The mainstream media hardly tell you this, but there is resistance to the endless austerity proposed by the government, and it is building. Although councils spout the mantra that privatisation is the ‘Only Game in Town’ people are coming together to fight back. This is seen from disabled people taking over Parliament to fight the cuts, to massive demonstrations against Trident, to cleaners in Bootle Tax Office striking because their employer wants to make them pay for the introduction of the new minimum wage. More examples of a renewed unity can be seen from the groundswell of support for Corbyn, from the price increase protest at Anfield to the success of the Blacklist Group, the exposure of undercover police and the doctor’s strikes. From the sustained battle for justice from the Hillsborough Campaign, to the homes saved by residents in Granby and the Welsh Streets.
Big companies such as Peel Holdings are rubbing their hands with glee as they become part of the secret agreement on devolution signed by Merseyside Council. Supposedly this deal is to bring us greater democracy, but as they’re spinning us this tale, the reality is we will have less say, as council control of schools is passed to the Secretary of State, opening up these vital resources to the pirateers.
While Anderson can find money for businessmen to get here from London half-an-hour faster by train, rail unions are fighting the loss of guards. And as more homeless people live and sleep on our streets,* councillors’ ‘cry crocodile tears’ over making cuts. The helplessness of our ‘so-called’ leaders in the face of Tory policy is challenged by local movements to defend health and social care, to save the Women’s Hospital, libraries and public services.
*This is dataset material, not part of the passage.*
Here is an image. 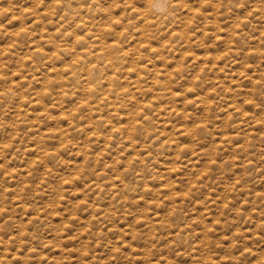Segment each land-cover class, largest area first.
<instances>
[{"label": "rangeland", "instance_id": "1", "mask_svg": "<svg viewBox=\"0 0 264 264\" xmlns=\"http://www.w3.org/2000/svg\"><path fill=\"white\" fill-rule=\"evenodd\" d=\"M181 1L0 0V264H264V0Z\"/></svg>", "mask_w": 264, "mask_h": 264}, {"label": "bare ground", "instance_id": "2", "mask_svg": "<svg viewBox=\"0 0 264 264\" xmlns=\"http://www.w3.org/2000/svg\"><path fill=\"white\" fill-rule=\"evenodd\" d=\"M184 2L181 1V0H178V1H175V0H171L170 2H167L166 0H147V2H145V4L143 5V8H135V5L132 7V12H134L136 10V13L138 14V17L143 21L141 26L137 29L138 31V34H139V37L141 38H149V36L152 37V35L150 34V31H149V25L151 26H154L155 27V33L159 32L160 30L163 31V29H165L167 26L169 25H172L174 26V23L177 21L178 16L177 14H175V10L176 11H179L181 9L184 8ZM187 12L188 14L190 13H194L193 9L191 7H187ZM186 9L182 10L185 11ZM73 13H78L77 11H74ZM189 20V17L186 18ZM192 20V19H191ZM190 20V21H191ZM235 20L237 19H232L231 22L234 23V26L237 25V21L234 22ZM188 21H184L181 23L179 21V24H180V27L181 28H184L183 30H174L173 28L171 29V34L169 35L170 39L173 37L174 39L178 38L179 41L182 42V44L184 46H186L188 43H189V36L187 35V31L185 29V27L188 25ZM235 29V28H234ZM234 29L233 31L231 32L230 36L232 37V41H236L238 40L239 41V37L238 36H234L233 37V32H234ZM151 39V38H150ZM94 42H96L97 40H93ZM114 46L115 44H109L108 45V50H111V49H114ZM138 47V45H137ZM137 47H133L135 49H138ZM144 49H148L149 52L151 51L152 49V46L150 43L147 42V45H145ZM102 53L100 54L104 59L106 58V54H105V51H104V48L101 49ZM139 51V49H138ZM75 56L77 58L81 57L82 56V53H76ZM108 57H110V54L107 55ZM111 58V57H110ZM193 62L192 64H196L198 68H200V65L198 64V59L196 57H193ZM148 62H151V61H148ZM113 64V63H112ZM107 65V63H105L103 66H100L99 63L97 64H94V65H89L88 68L86 69V75L88 76V78H95L94 80H97L100 74V72L104 70L105 66ZM133 72H136V71H133ZM105 76H103L104 78ZM105 79H107L105 77ZM10 91V89H9ZM4 94V92H3ZM110 96V93L108 94H105L103 99H106ZM113 105V100L110 101ZM118 109H114L113 111V114L112 115H116L118 118H123L124 114L123 113H118ZM162 125L163 127L166 126V121L162 120ZM239 125V124H238ZM114 133L115 134H121V130H125L126 131V134H128V139H129V143L132 144L130 145V149H134L135 146L137 145L136 143V137H140L141 136V133L137 132V127L135 125H130V123H125L124 125H121V124H118V125H115L114 128ZM152 134H147L145 137H144V142L143 144H147L146 146H143L145 149L143 152H148L147 148L148 149H151L154 147L155 144L158 143L159 139H155V138H152ZM155 137V136H154ZM38 139H43L42 137H39ZM237 139V136H232L230 138V141L232 140H235ZM107 142V141H106ZM124 144H126V141L124 142ZM144 144V145H145ZM0 148L2 149V151H4V149L6 147H1L0 145ZM129 149V148H127ZM43 155L45 156L44 158H50L49 160L52 159V156L51 154L49 153H46V152H42ZM140 164V166L142 167H146L147 163L149 162V159L147 157H140L138 158L137 160ZM192 161V160H190ZM192 165H194L195 163L194 162H191ZM172 166H176L175 163L172 164ZM148 175L149 178L151 179L149 181L150 182H153L154 181V173H150L148 172ZM140 182H143L144 183V188H145V191L150 193V194H154L155 191L153 188H151L149 185H147V183L145 182L146 181V177H141ZM95 184H91L90 186H94ZM173 183L170 181L169 183H166L165 186L163 187H159L158 190L160 191H164V190H174L173 189ZM100 187V186H98ZM167 199H169L171 201V204H174V192L173 193H170L169 196H167Z\"/></svg>", "mask_w": 264, "mask_h": 264}]
</instances>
The next issue of Nerve will have as its main themes the environment, nature and conservation. The following issue (Nerve 28) will have music as its main theme. Any ideas for features to be included in either of these issues would be very welcome. Meanwhile, on the local arts and culture scene, despite large cuts in these sectors, locally and nationally, there are a series of arts and music festivals to look forward to this summer, including Africa Oye, Liverpool Irish Festival, Liverpool Arts Biennial, Brouhaha and the Liverpool Arab Arts Festival. These events, as well as other local theatre, visual arts and music events, etc., will be covered by the Nerve website: www.catalystmedia.org.uk
A disturbing aspect in Liverpool, as is the case elsewhere throughout Britain, is the increase of homeless people living and sleeping on the streets. This was addressed in an outstanding series of articles published by the Guardian earlier this year.
The paper asked Sarah MacFadyen, policy manager with the homeless charity Crisis, for the reasons behind this new surge of rough sleepers.
She said a main reason is people’s inability to pay their rent – the loss of a private tenancy is now the number one cause of homelessness, together with cuts to housing benefit and the implementation of benefits sanctions, as well as reduced availability of mental health support services ‘have left the safety net in tatters.’ Grim times indeed.
How can people help when they see people sleeping rough?
Call Streetlink on 0300 500 0914 which helps connect homeless people to outreach services in their area www.streetlink.org.uk
A programme of free artistic interventions and public forums took place during the VENT! Liverpool Air Quality Festival earlier this year to raise awareness of Liverpool’s poor air quality – ‘an invisible public health emergency’, as described by the organisers EngageLiverpool.
Let’s hope there are more similar events organised by them to raise awareness of the dire state of the air we breathe.